A new book from acclaimed author Seuss creator Ed Lachman explores the life of one of the most beloved children’s authors of all time, as well as the challenges of treating the illness.
Read More >Seuss: Doctor Seus is a Very Strange Tale When Ed was seven years old, his mother died.
Seuss was born in 1882.
The elder Seuss died two years later, and his younger sister, Alice, had to raise her younger brother.
Ed would never have been able to raise his younger brother, Charlie, if he hadn’t had his mother, who was also a child-care worker.
Ed Lachmeister’s new book, Doctor Seuses is a very Strange Tale: An Autobiography, takes a closer look at Seuss, his life and the challenges he faced as a child.
Ed Lachi is an educator and teacher, and he recently published a book on the life and work of the great American children’s author Ed Lachi, titled My Father, My Book: My Life with Ed Latchman.
The book is set in 1955, and is a fascinating read about how Latchmowers family grew from a small farm in upstate New York to a major publishing company in the 1950s and 60s.

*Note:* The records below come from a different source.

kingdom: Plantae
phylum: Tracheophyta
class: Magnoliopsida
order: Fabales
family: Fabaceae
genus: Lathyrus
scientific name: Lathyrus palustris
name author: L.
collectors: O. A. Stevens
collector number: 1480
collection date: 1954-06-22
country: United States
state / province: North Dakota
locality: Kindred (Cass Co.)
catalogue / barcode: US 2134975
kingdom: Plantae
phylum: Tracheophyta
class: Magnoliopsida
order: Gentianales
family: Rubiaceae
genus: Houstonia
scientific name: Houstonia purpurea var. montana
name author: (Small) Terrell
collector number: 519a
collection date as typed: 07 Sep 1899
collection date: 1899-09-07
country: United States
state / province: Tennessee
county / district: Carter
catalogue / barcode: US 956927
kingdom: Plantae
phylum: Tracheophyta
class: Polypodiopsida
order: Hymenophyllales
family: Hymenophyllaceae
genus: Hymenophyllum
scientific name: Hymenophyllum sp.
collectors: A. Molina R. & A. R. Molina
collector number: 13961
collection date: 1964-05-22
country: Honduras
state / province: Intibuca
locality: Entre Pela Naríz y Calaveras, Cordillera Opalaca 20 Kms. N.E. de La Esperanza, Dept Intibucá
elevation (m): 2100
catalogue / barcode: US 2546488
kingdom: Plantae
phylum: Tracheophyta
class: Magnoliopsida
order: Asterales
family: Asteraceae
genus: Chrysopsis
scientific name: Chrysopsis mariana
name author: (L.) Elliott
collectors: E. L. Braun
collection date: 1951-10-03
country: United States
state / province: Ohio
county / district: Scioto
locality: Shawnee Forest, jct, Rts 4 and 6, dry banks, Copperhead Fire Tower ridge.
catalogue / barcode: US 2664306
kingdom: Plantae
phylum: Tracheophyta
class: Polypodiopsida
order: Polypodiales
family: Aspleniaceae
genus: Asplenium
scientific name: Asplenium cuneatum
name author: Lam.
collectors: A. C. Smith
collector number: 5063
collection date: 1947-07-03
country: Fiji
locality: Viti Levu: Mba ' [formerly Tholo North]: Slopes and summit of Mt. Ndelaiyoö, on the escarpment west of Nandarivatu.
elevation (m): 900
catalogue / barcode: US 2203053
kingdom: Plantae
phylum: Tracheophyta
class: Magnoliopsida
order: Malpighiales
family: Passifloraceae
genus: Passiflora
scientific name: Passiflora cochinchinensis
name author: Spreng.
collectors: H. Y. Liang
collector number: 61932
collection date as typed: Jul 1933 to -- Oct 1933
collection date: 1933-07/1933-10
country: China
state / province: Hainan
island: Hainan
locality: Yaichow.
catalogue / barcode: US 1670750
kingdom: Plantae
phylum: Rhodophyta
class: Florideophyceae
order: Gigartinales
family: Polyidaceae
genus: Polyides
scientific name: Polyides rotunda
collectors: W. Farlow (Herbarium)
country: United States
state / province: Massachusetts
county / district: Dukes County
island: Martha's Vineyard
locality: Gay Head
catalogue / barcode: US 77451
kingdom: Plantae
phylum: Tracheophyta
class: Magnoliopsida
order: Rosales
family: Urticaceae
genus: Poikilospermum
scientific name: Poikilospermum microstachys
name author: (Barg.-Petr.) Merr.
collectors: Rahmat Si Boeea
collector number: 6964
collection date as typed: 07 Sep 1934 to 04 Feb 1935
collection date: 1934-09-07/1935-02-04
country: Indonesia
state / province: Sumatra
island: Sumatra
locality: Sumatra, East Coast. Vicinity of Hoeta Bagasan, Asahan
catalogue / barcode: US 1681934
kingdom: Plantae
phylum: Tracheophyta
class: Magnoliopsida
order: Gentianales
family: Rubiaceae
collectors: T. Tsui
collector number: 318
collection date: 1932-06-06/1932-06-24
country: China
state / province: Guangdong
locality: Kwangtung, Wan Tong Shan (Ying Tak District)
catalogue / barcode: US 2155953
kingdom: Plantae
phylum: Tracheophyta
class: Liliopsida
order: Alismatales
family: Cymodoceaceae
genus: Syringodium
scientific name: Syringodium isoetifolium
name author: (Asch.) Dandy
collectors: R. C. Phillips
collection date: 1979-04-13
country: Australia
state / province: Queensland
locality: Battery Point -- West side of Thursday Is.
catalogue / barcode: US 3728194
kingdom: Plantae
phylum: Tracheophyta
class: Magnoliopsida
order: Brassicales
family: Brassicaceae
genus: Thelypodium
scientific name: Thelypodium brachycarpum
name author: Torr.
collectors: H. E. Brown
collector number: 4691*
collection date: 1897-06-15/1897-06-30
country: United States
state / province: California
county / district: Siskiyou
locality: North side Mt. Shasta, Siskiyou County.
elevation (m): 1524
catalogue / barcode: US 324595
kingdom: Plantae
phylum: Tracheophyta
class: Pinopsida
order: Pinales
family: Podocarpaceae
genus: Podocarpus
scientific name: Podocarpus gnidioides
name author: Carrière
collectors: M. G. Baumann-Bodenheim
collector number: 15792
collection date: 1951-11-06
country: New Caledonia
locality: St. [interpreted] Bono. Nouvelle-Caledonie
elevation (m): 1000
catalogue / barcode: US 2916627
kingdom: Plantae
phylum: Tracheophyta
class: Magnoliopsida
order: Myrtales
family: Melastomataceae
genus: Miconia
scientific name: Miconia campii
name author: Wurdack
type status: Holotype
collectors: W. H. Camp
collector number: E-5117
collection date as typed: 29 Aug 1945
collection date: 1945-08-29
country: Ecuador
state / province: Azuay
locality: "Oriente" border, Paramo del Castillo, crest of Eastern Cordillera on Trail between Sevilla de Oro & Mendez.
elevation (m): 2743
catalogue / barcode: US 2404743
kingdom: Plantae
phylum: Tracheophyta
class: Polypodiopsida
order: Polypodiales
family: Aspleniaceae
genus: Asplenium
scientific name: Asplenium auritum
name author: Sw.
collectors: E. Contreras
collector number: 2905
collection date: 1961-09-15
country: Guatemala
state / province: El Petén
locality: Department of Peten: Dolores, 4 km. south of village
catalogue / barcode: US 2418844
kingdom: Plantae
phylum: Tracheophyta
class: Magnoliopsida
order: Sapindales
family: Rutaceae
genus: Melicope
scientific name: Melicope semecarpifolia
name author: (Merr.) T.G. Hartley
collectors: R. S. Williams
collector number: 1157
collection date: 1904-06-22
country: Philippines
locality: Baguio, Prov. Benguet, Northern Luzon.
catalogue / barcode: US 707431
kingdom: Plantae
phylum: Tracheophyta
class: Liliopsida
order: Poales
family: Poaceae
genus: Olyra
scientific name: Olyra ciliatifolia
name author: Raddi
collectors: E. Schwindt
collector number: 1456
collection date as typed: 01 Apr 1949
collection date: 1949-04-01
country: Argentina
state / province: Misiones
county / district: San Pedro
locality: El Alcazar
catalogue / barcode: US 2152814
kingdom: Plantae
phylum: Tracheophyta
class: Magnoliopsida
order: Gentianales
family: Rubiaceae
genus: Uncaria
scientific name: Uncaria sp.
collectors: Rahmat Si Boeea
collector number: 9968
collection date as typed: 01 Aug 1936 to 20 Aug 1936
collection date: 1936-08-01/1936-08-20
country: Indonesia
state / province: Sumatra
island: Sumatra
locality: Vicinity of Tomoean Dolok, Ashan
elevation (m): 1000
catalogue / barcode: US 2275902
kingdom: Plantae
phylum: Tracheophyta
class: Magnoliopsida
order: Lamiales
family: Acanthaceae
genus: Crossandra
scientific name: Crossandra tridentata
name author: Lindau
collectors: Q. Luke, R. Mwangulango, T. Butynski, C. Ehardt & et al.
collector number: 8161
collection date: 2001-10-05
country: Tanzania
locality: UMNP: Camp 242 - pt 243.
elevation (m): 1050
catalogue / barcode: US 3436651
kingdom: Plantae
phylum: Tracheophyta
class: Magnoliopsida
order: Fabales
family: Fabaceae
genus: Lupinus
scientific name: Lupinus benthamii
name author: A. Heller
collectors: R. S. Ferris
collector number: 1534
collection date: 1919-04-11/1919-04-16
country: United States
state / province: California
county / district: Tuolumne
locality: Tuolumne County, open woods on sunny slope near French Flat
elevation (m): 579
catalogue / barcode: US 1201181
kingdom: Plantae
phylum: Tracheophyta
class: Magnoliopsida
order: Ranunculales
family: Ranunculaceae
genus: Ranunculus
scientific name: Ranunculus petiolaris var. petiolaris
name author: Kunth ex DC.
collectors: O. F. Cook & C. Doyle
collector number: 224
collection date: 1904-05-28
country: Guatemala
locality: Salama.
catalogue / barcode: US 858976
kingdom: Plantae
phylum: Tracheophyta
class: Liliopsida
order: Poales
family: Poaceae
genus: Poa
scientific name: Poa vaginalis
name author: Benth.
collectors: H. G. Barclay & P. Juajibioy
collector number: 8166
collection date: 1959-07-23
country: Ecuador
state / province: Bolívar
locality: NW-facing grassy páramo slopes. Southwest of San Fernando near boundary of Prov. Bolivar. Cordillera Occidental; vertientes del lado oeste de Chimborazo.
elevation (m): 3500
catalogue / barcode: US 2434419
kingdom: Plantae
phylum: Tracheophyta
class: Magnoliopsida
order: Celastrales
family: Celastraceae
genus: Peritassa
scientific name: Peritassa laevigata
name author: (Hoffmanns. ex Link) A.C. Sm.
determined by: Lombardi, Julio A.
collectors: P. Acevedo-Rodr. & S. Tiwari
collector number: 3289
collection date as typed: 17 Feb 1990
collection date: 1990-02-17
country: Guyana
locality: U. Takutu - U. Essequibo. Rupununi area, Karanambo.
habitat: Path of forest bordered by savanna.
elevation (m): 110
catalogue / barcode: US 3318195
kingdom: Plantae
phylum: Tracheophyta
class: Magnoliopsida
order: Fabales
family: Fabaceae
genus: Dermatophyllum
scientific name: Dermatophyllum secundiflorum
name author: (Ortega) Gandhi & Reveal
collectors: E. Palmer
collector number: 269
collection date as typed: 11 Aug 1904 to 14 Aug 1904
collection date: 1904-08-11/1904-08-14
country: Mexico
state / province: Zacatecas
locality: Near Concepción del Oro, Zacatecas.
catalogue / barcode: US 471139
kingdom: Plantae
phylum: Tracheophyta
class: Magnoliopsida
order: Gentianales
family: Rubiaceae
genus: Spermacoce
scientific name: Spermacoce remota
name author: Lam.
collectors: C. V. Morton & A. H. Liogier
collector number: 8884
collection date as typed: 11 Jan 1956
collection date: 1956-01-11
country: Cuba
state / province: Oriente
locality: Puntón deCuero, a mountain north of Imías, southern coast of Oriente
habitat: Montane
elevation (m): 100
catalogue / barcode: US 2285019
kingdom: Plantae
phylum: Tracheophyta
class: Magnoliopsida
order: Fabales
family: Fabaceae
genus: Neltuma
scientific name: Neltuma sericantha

Ed is also a retired professor of English, author of books including The Great American Novel, and has been published in American Magazine and National Book Award winners.
The book tells the story of the lives of Ed and Charlie, and their family and community in the mid-1940s.
What Ed Lachu says about Ed’s mother and his lifeWhen Ed’s older sister, who is now Ed’s great-grandmother, was a child, Ed’s father, a doctor named George Latch, lived with his family in upcountry upstate, near Buffalo.
Ed’s grandfather had a big house in Buffalo, and Ed grew up in the neighborhood.
Ed’s father had a hard time with the thought of losing his father, so Ed moved in with his grandmother, who lived with the family in an old barn in uptown Buffalo.
During that time, Ed was very close to his mother.
His mother, Alice Latchmer, had a strong maternal side.
Alice Latchner, who died in 2016, was one of Ed’s best friends and had a tremendous sense of humor.
Ed liked to say that she was the only person who could take a punch and still laugh.
When he was a young boy, Ed and his mother would go to visit his grandparents.
When the grandparents visited the Latchmans, Ed would ask his mother to come and visit.
She would come with the children, and the grandchildren would sit with the grandparents and their grandchildren.
I was also very close with my great-great-grandparents, Alice and George Lachi.
I would call them the family doctors, because I had the greatest sense of respect for them.
And it was a very, very happy childhood, as Ed explained to me in an interview.
Ed’s family lived in Buffalo for more than 40 years, and when his father died, he was born into a family of doctors and nurses.
Ed and Alice Lachmen were not married, but they had four daughters and five sons.
As a child and a teenager, Ed often played with the younger siblings, Charlie and Mabel.
But there were always people to protect him from bullies, which led to him spending much of his childhood in a group home.
At some point, Ed, who has an intellectual disability, was diagnosed with attention deficit hyperactivity disorder (ADHD), which means that he struggles to concentrate on things, to keep track of what is going on in the world around him.
In his book, Ed talks about the challenges Ed faced as he worked to improve his self-esteem.
Ed described how when he was in a situation that was challenging to him, he would always look for the easiest way out.
I remember my mother would always tell me to get out of my room and go back to sleep.
But I knew that the answer was always the same.
And I always found a way out of the situation.
My mother also told me that there was no such thing as too much of a good thing, which is something that I always followed.
Ed says his parents had a very different relationship with their son than his own parents.
George and Alice lived at the Lachmans’ home, and it was very different from their family.
George’s parents were very strict.
My parents would sit in a circle around me and they would say, “Go, go, go,” or something like that.
That was very strict and it wasn’t easy.
At that time in my life, I didn’t have a lot of friends.